Complaint / review text:
A year ago, I was sold a bill of goods by NAA. I bought it lock stock and barrel. I studied and took my test and passed it the first time out. (with no past experiance)
I went through NAA's Agent Certification Course and it is there that I was told about their lead program. The lead program is a little polluted and a lot diluted.
The A Lead (top of the line) gives the buying agent 6 weeks exclusivity, meaning that that agent has that lead solely to himself to sell to or sit on for six weeks.
All the other leads give the agent only 2 weeks exclusivity.
I learned right off the bat that this is total crap. If I am in the field meeting clients, I dont have the time to make the calls to all the new leads that I have purchased that very week. So typically, I would call all leads one week from purchase date.

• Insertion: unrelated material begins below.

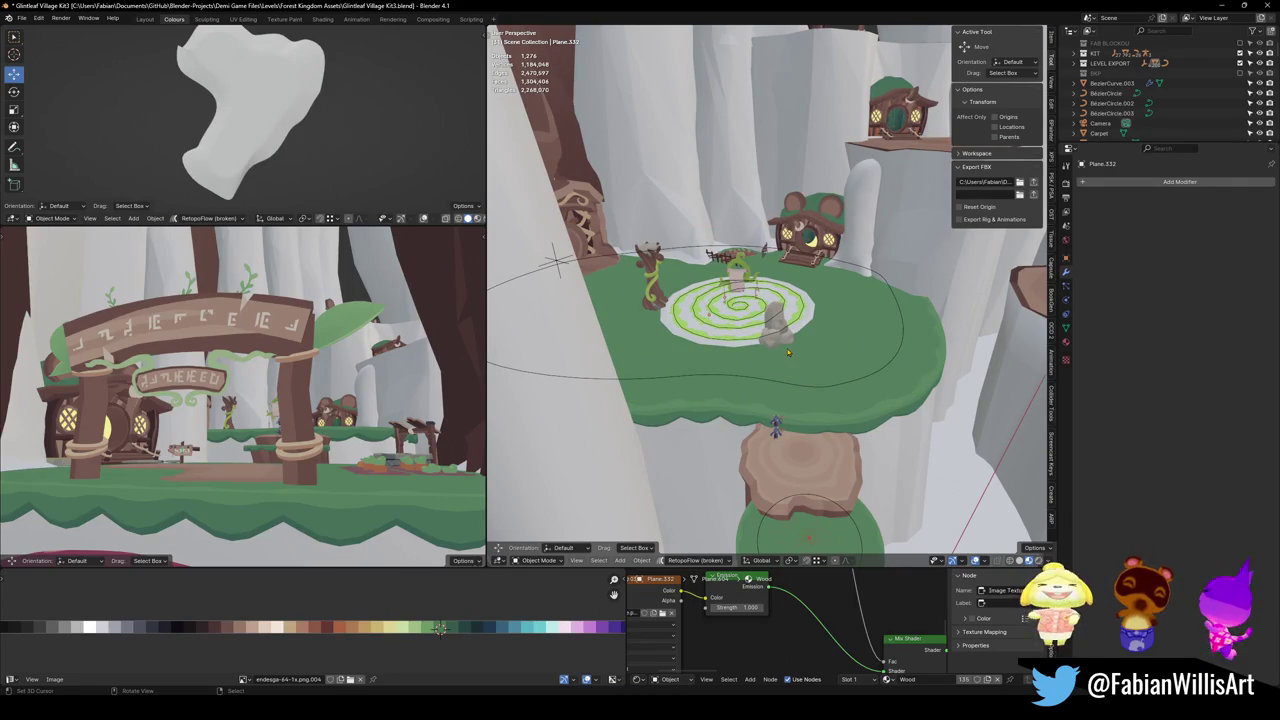
pyautogui.scroll(10, 789, 352)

A funny thing started happening immediately, a majority of my potential clients had already talked to an NAA agent and in fact had an appointment set up to meet them that week or weekend. When I asked if they new the agents name, it turned out to by my upline mentor (manager).

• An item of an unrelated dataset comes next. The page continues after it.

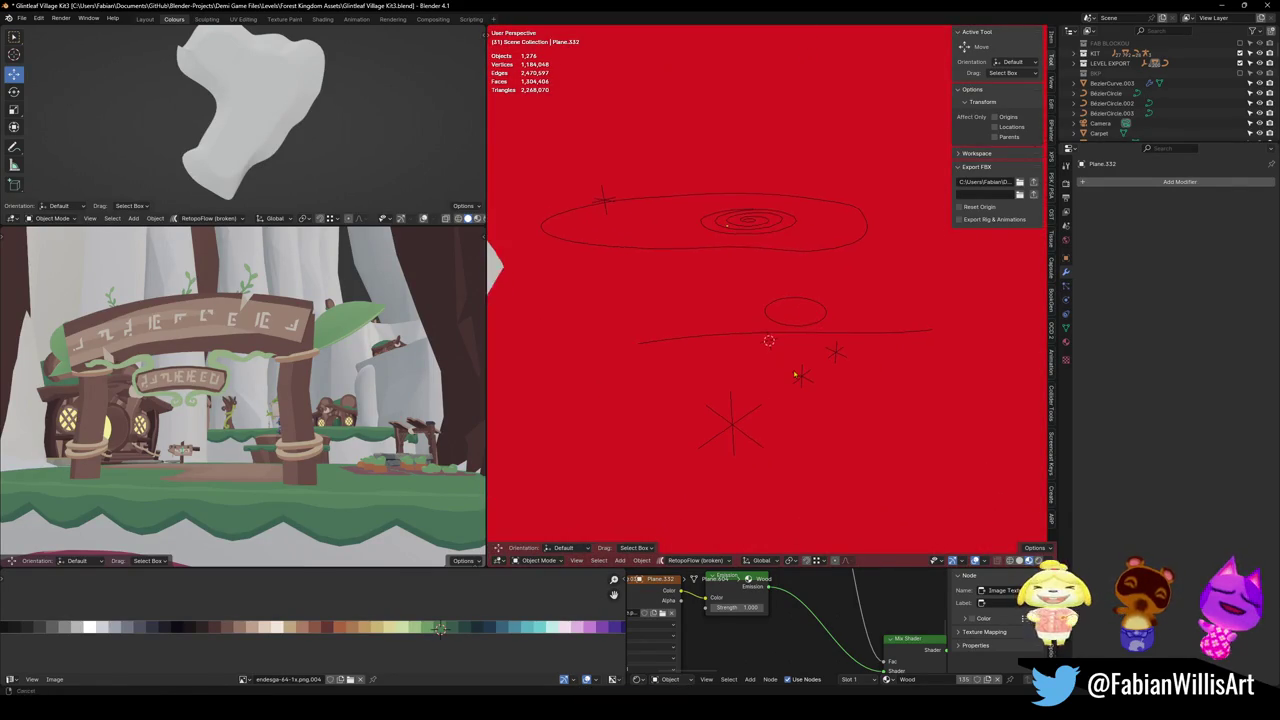
pyautogui.scroll(-10, 790, 340)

I was being ripped off on my leads by my own manager, who said that the agent manager had given the leads to them to check up on me.
I'm sorry, but how can you be checking up on me when you are calling and selling to my NEW leads?
If you wish to check up on me, you call and sell to my old leads.
The problem was that I didn't sell solely mortgage protection. I sold what the client needed and not everybody in the state of texas needs mortgage protection. Why sell something that offers critical illness and disability if the clients only wants a death benefit only? Why make the client pay more money for a term product that will only offer them a death benefit?
The answer is you don't, you offer the client what they need. You don't go into the clients house with an agenda to sell a particular product. You enter the home wanting to protect the client and their family. It's that simple.
Bottom line, NAA could bring some people a lot of money, but for the majority of agents who get into bed with them, pay a pretty hefty price just to be ripped off by the upline agents who are supposed to be out to help the new agents.